Why UTF-8/16 character encodings?

Sat May 25 02:40:35 PDT 2013

On Saturday, 25 May 2013 at 08:58:57 UTC, Vladimir Panteleev 
wrote:
> Another thing I noticed: sometimes when you think you really 
> need to operate on individual characters (and that your code 
> will not be correct unless you do that), the assumption will be 
> incorrect due to the existence of combining characters in 
> Unicode. Two of the often-quoted use cases of working on 
> individual code points is calculating the string width 
> (assuming a fixed-width font), and slicing the string - both of 
> these will break with combining characters if those are not 
> accounted for. I believe the proper way to approach such tasks 
> is to implement the respective Unicode algorithms for it, which 
> I believe are non-trivial and for which the relative impact for 
> the overhead of working with a variable-width encoding is 
> acceptable.
Combining characters are examples of complexity baked into the 
various languages, so there's no way around that.  I'm arguing 
against layering more complexity on top, through UTF-8.

> Can you post some specific cases where the benefits of a 
> constant-width encoding are obvious and, in your opinion, make 
> constant-width encodings more useful than all the benefits of 
> UTF-8?
Let's take one you listed above, slicing a string.  You have to 
either translate your entire string into UTF-32 so it's 
constant-width, which is apparently what Phobos does, or decode 
every single UTF-8 character along the way, every single time.  A 
constant-width, single-byte encoding would be much easier to 
slice, while still using at most half the space.

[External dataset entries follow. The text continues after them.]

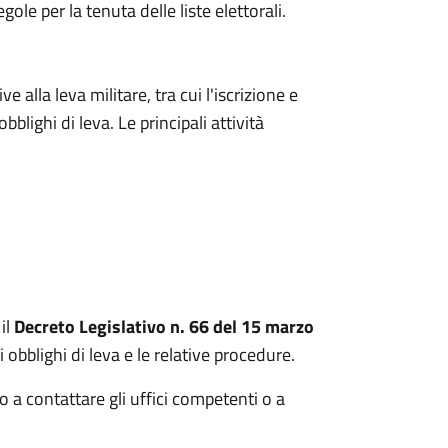
regole per la tenuta delle liste elettorali.
e alla leva militare, tra cui l'iscrizione e
bblighi di leva. Le principali attività
il
Decreto Legislativo n. 66 del 15 marzo
 obblighi di leva e le relative procedure.
o a contattare gli uffici competenti o a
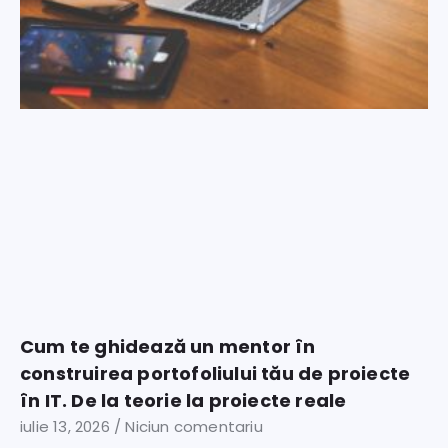
Cum te ghidează un mentor în
construirea portofoliului tău de proiecte
în IT. De la teorie la proiecte reale
iulie 13, 2026
Niciun comentariu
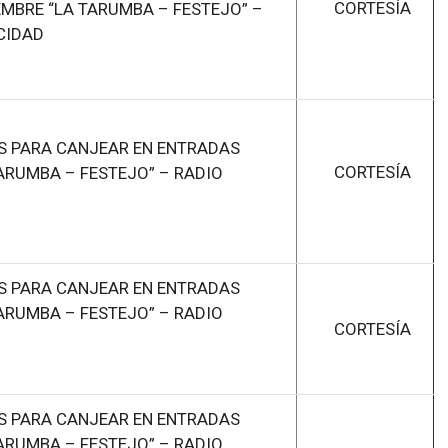
CORTESÍA
EMBRE “LA TARUMBA – FESTEJO” –
CIDAD
S PARA CANJEAR EN ENTRADAS
CORTESÍA
ARUMBA – FESTEJO” – RADIO
S PARA CANJEAR EN ENTRADAS
ARUMBA – FESTEJO” – RADIO
CORTESÍA
S PARA CANJEAR EN ENTRADAS
ARUMBA – FESTEJO” – RADIO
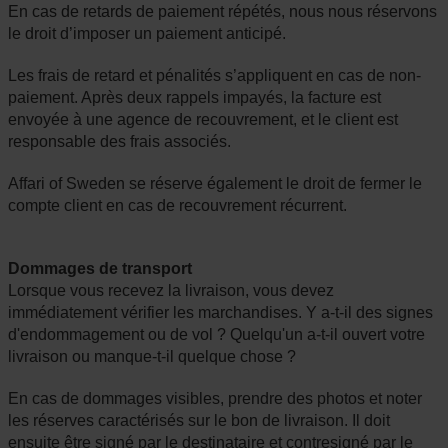
En cas de retards de paiement répétés, nous nous réservons
le droit d’imposer un paiement anticipé.
Les frais de retard et pénalités s’appliquent en cas de non-
paiement. Après deux rappels impayés, la facture est
envoyée à une agence de recouvrement, et le client est
responsable des frais associés.
Affari of Sweden se réserve également le droit de fermer le
compte client en cas de recouvrement récurrent.
Dommages de transport
Lorsque vous recevez la livraison, vous devez
immédiatement vérifier les marchandises. Y a-t-il des signes
d'endommagement ou de vol ? Quelqu'un a-t-il ouvert votre
livraison ou manque-t-il quelque chose ?
En cas de dommages visibles, prendre des photos et noter
les réserves caractérisés sur le bon de livraison. Il doit
ensuite être signé par le destinataire et contresigné par le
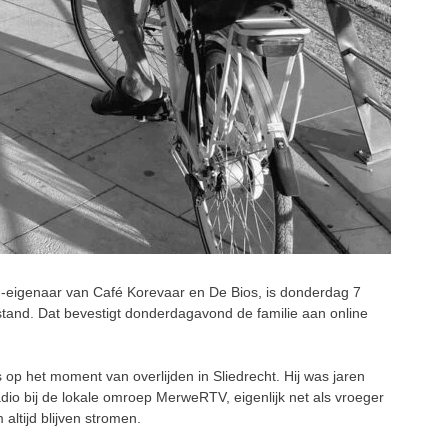
eigenaar van Café Korevaar en De Bios, is donderdag 7
stand. Dat bevestigt donderdagavond de familie aan online
s op het moment van overlijden in Sliedrecht. Hij was jaren
 radio bij de lokale omroep MerweRTV, eigenlijk net als vroeger
 altijd blijven stromen.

> Also, I don't think this has been posted in this thread. Not 
> sure if it answers your points, though:
>
> http://www.utf8everywhere.org/
That seems to be a call to using UTF-8 on Windows, with a lot of 
info on how best to do so, with little justification for why 
you'd want to do so in the first place.  For example,

"Q: But what about performance of text processing algorithms, 
byte alignment, etc?

A: Is it really better with UTF-16? Maybe so."

Not exactly a considered analysis of the two. ;)

> And here's a simple and correct UTF-8 decoder:
>
> http://bjoern.hoehrmann.de/utf-8/decoder/dfa/
You cannot honestly look at those multiple state diagrams and 
tell me it's "simple."  That said, the difficulty of _using_ 
UTF-8 is a much bigger than problem than implementing a decoder 
in a library.